This repo aims at providing to use and efficient code for extracting video object features using deep CNN (ResNet 2D or 3D) and converting to h5 Format.
- Split video to image by 1 FPS
- Extract object feature by CNN and save to separate .npy file
- Merge files to .h5 format
- Pytorch >= 1.0
- Python >= 3
- ffmpeg-python
- h5py
- numpy
!pip install -r requirements.txt
First of all you need to generate a csv containing the list of videos you want to process. For instance, if you have video1.mp4 and video2.webm to process, you will need to generate a csv of this form:
video_path,feature_path
absolute_path_video1.mp4,absolute_path_of_video1_features.npy
absolute_path_video2.webm,absolute_path_of_video2_features.npy
You can see the example file at input.csv.
Just simply run:
!python extract.py --csv=input.csv --type=2d --batch_size=64 --num_decoding_thread=4
Then at the result directory you can see the .npy file extracted from the video by ResNet.

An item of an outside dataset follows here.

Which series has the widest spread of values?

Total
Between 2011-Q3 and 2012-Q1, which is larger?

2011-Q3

If you want the feature extraction file as a format of h5, run convert.py.
!python convert.py --numpy_dir=/NumpyResult --output_dir=/h5Result --ouput_filename=SampleVideo
As running the above code, you can see the converted SampleVideo.h5 file at h5Result directory.

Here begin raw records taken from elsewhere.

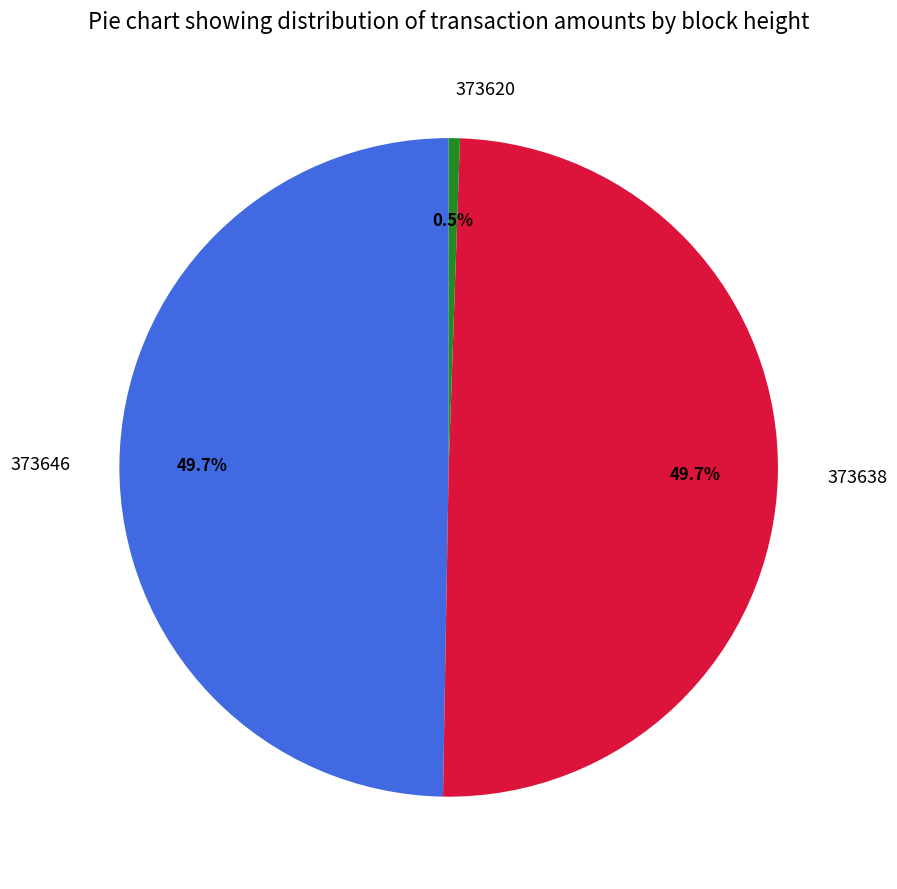

Is it true that 373646 is 57% of the pie?

False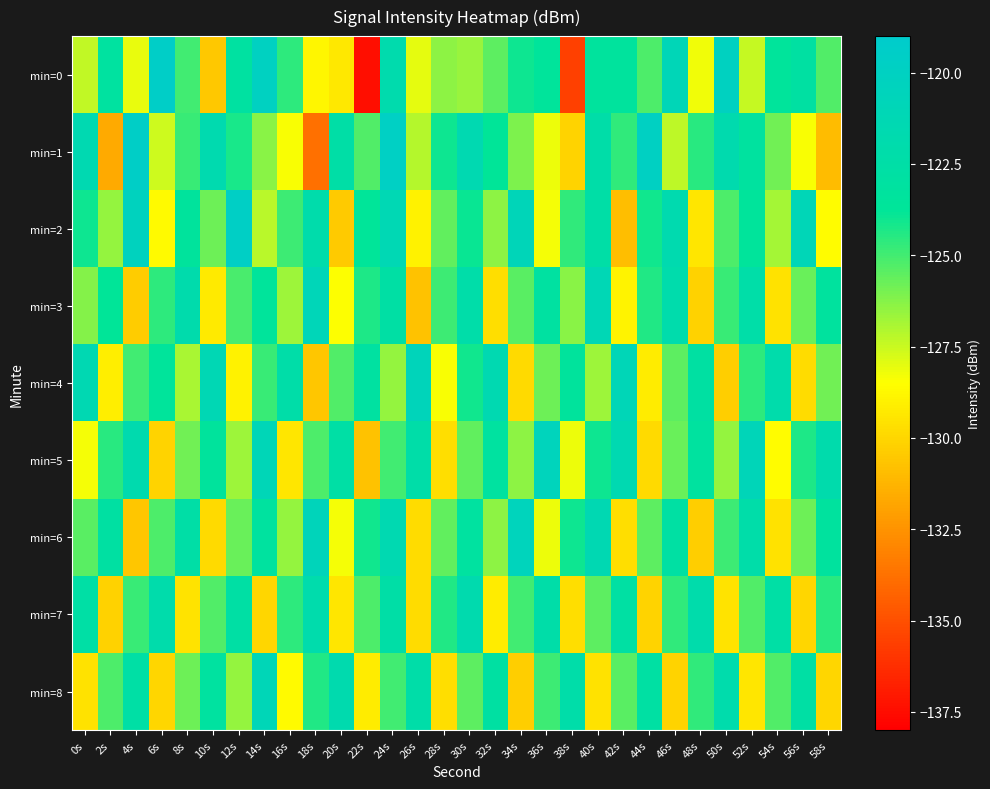

At 16s, list the series in order from largest to smallest.

min=4, min=0, min=7, min=2, min=6, min=3, min=1, min=8, min=5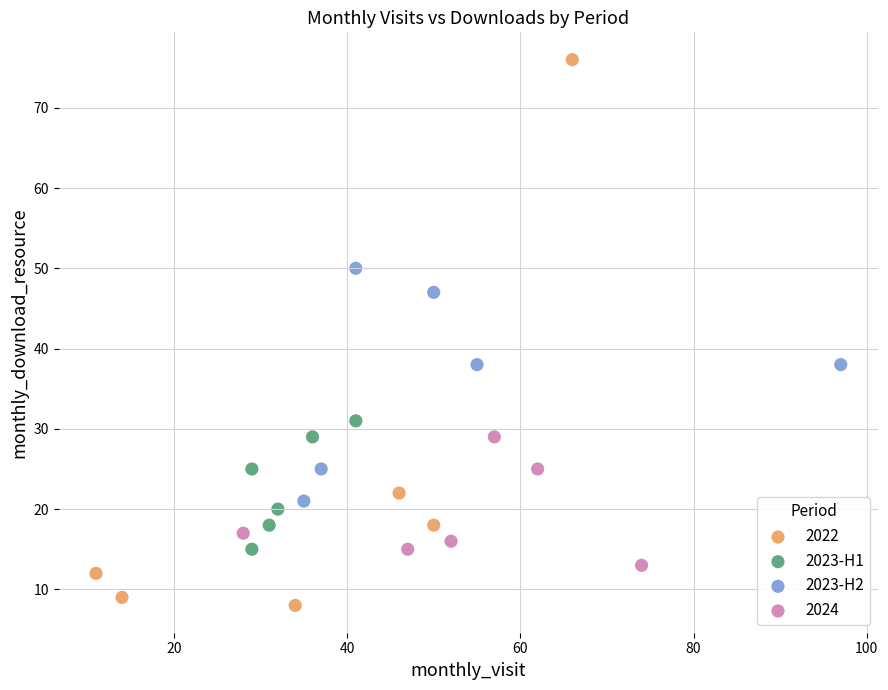

Which series contains the highest Y value?

2022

You can briefly check the h5 data file by this code.
import h5py
a = h5py.File('./h5Result/SampleVideo.h5', "r+")
with a:
# Check the keys
print(a.keys())
for next in a.keys():
print(next, a[next].shape)
/h5Result
/NumpyResult
/SampleVideo
/videocnn
extract.py
convert.py
model.py
preprocessing.py
video_loader.py
The code re-used code from 3D-ResNets for 3D CNN and Video Feature Extractor for object extraction.